[ASSIGNED TASK 1]
Quote the painting description below, from "Yet, this façade" up to and including "the piece's critique.".

[SOURCE PASSAGE]
^^^^
Current Exhibition
Korean
Manuel Ocampo (b.1965- Philippines)
Guardians of Beauty, 2024
Oil on canvas
103 x 61 cm
"Guardians of Beauty," employs the formal language of classical European history painting-a style itself synonymous with Western imperial power-to stage a critical interrogation of the very ideals it was designed to glorify.
The painting presents two maidens, posed as heraldic caryatids upon a heavenly cloud. They are adorned in meticulously rendered medieval garb, holding aloft the shields of two formidable imperial traditions: the Double-Headed Eagle of secular empire and the Papal Eagle of spiritual dominion. They are surrounded by a host of noble eagles, a tableau intended to evoke divine sanction and celestial order.
Yet, this façade of nobility is deliberately subverted. The maidens, one blond and one red haired, are painted not as paragons of timeless beauty, but as caricatures. Their features are distorted-possessing long, beaklike noses, pronounced overbites, and small, beady eyes. This aesthetic dissonance is the core of the piece's critique.
The title, "Guardians of Beauty," is deeply ironic. These figures are not beautiful by any objective standard, but they are presented as the arbiters of beauty from their privileged, "heavenly" vantage point. They represent the imposed and often absurd standards of aesthetic and cultural value that have been historically weaponized by colonial and imperial powers.
^^^^
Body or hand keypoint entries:
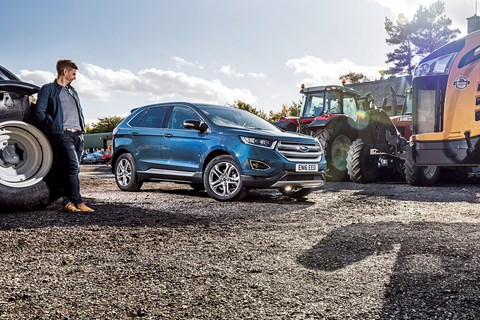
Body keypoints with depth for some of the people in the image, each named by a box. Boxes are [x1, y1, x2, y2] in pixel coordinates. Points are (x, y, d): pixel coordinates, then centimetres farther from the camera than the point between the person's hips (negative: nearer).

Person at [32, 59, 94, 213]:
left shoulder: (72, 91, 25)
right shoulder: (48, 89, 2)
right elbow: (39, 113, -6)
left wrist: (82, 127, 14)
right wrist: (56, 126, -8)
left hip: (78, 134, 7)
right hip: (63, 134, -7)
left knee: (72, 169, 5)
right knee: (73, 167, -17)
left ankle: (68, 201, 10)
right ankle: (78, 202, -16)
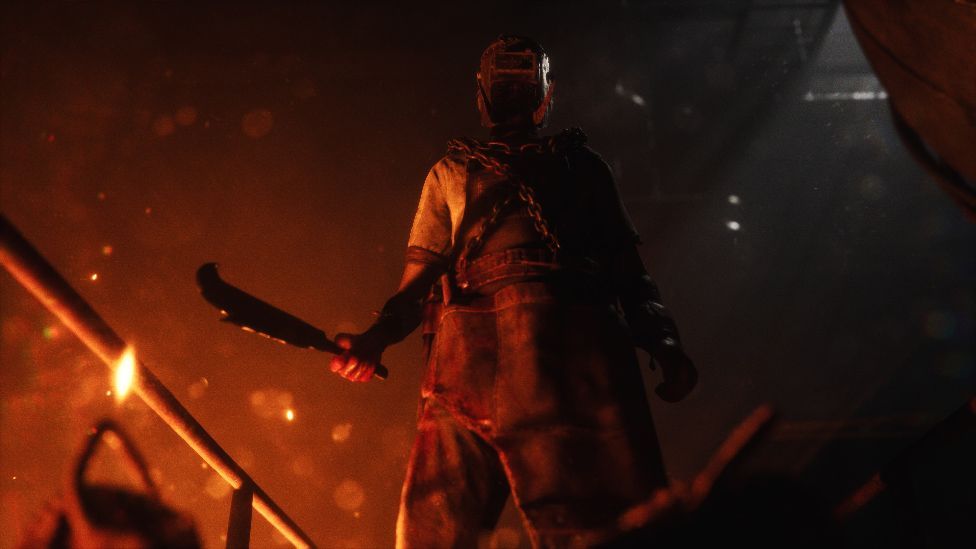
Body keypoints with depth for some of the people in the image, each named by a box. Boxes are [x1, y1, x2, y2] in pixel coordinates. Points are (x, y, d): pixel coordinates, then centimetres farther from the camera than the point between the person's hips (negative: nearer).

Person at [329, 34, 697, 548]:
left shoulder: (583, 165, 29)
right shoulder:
^^^^
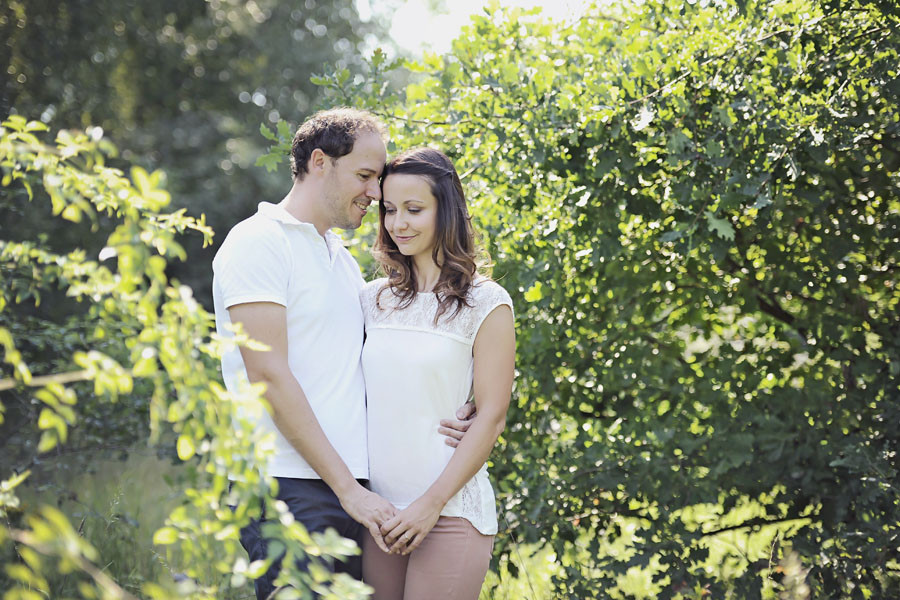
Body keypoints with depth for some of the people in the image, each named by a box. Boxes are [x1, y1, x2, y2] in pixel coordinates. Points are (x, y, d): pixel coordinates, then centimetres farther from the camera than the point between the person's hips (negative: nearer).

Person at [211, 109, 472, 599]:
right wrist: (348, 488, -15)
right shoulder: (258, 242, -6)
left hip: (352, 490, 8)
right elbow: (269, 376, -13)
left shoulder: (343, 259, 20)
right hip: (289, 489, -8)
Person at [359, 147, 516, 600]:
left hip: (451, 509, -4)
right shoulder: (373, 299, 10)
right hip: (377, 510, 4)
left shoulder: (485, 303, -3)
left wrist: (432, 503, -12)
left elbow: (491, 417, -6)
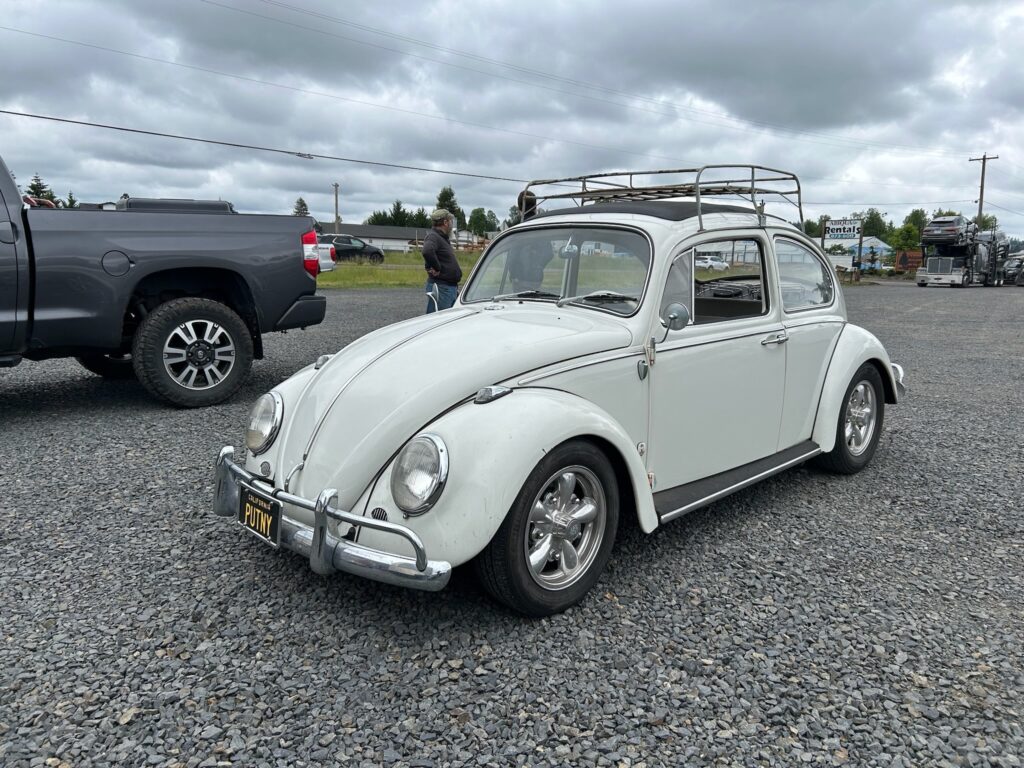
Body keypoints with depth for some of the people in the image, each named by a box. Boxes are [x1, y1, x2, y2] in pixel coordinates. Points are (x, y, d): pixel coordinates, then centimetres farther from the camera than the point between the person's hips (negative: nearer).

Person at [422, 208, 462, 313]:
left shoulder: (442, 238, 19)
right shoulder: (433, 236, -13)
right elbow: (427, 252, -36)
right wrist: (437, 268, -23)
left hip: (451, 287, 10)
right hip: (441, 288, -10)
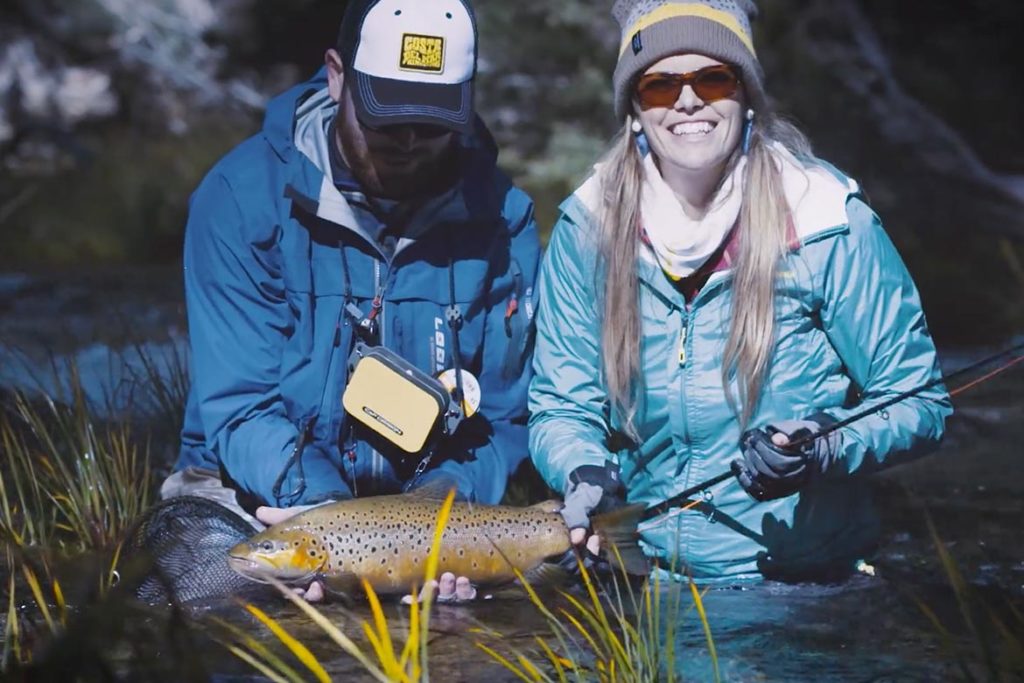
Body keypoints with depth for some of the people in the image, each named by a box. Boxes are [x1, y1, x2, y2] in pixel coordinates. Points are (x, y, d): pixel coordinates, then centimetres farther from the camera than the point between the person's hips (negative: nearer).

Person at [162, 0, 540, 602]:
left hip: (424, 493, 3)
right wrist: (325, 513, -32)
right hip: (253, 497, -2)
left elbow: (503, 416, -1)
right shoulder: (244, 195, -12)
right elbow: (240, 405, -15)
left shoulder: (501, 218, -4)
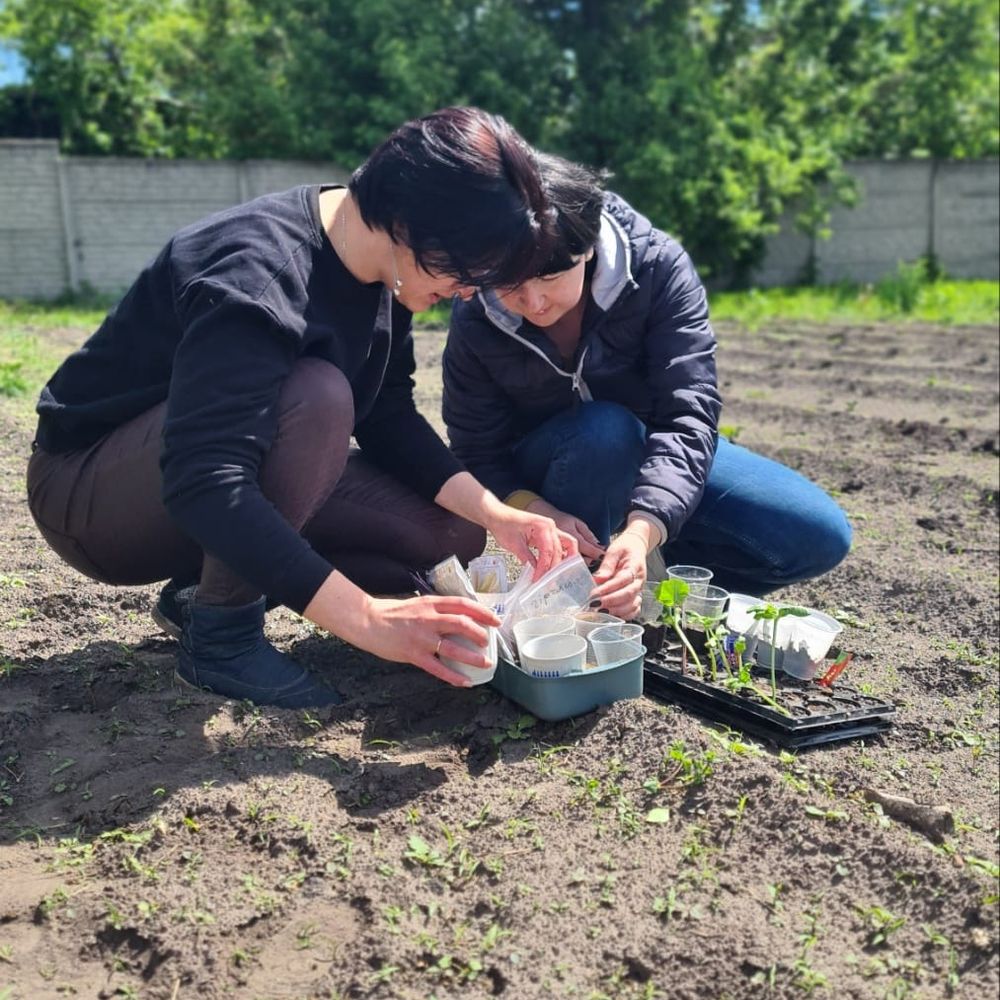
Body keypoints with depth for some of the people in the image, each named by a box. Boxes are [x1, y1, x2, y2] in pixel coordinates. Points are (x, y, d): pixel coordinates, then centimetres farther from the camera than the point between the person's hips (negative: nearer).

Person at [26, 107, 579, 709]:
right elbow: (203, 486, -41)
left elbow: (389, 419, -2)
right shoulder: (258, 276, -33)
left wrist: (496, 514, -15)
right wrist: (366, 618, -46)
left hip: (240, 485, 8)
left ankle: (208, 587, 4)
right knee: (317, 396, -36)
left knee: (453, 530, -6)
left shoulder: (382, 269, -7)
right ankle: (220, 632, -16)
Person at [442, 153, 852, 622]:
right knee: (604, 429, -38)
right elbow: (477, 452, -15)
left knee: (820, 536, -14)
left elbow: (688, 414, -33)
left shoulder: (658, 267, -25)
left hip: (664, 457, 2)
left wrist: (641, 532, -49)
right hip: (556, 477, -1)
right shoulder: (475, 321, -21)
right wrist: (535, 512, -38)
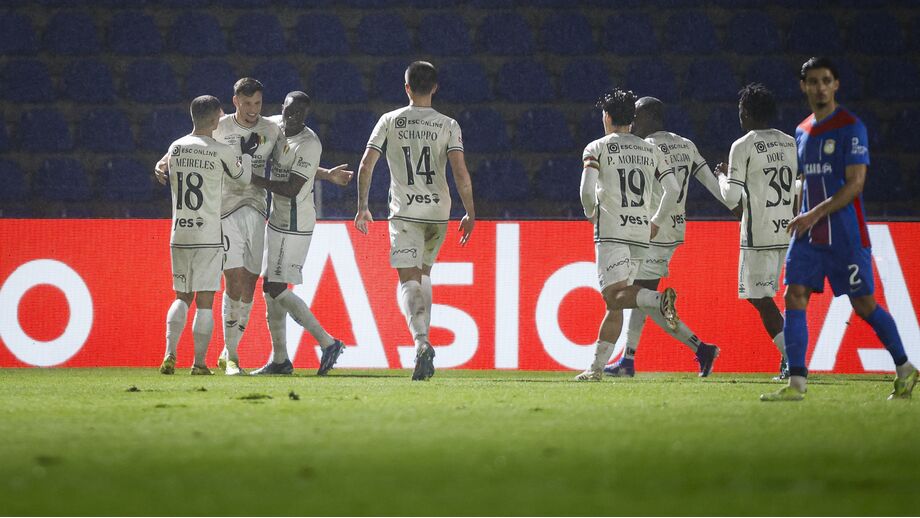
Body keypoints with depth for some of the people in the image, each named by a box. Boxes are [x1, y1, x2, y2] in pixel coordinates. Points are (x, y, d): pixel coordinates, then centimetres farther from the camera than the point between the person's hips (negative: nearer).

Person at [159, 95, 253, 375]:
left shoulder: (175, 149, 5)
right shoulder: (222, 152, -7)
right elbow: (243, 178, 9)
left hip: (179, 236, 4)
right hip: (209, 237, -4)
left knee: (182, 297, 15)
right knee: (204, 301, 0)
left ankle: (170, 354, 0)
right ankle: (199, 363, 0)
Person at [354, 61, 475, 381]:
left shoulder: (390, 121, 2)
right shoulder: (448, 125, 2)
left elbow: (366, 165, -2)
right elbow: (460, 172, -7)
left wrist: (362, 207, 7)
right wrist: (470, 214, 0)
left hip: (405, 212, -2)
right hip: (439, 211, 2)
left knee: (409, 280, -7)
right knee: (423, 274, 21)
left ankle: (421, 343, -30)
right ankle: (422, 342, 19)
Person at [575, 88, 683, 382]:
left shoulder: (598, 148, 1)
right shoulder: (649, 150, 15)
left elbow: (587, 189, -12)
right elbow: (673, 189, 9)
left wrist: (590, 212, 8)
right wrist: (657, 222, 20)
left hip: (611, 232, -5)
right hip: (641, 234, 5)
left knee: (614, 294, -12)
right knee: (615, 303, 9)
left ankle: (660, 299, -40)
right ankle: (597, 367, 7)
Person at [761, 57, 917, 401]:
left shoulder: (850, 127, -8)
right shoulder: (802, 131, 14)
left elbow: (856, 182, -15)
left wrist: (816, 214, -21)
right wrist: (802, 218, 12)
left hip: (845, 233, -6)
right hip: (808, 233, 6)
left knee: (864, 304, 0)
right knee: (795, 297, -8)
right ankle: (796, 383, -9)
^^^^
[ASSIGNED TASK 2]
Show every line of the entries above that contains the word "ankle".

[TASK SOLUTION 1]
Yet, this façade of nobility is deliberately subverted. The maidens, one blond and one red haired, are painted not as paragons of timeless beauty, but as caricatures. Their features are distorted-possessing long, beaklike noses, pronounced overbites, and small, beady eyes. This aesthetic dissonance is the core of the piece's critique.

[TASK SOLUTION 2]
left ankle: (68, 201, 10)
right ankle: (78, 202, -16)
left ankle: (208, 587, 4)
right ankle: (220, 632, -16)
left ankle: (170, 354, 0)
right ankle: (199, 363, 0)
left ankle: (421, 343, -30)
right ankle: (422, 342, 19)
left ankle: (660, 299, -40)
right ankle: (597, 367, 7)
right ankle: (796, 383, -9)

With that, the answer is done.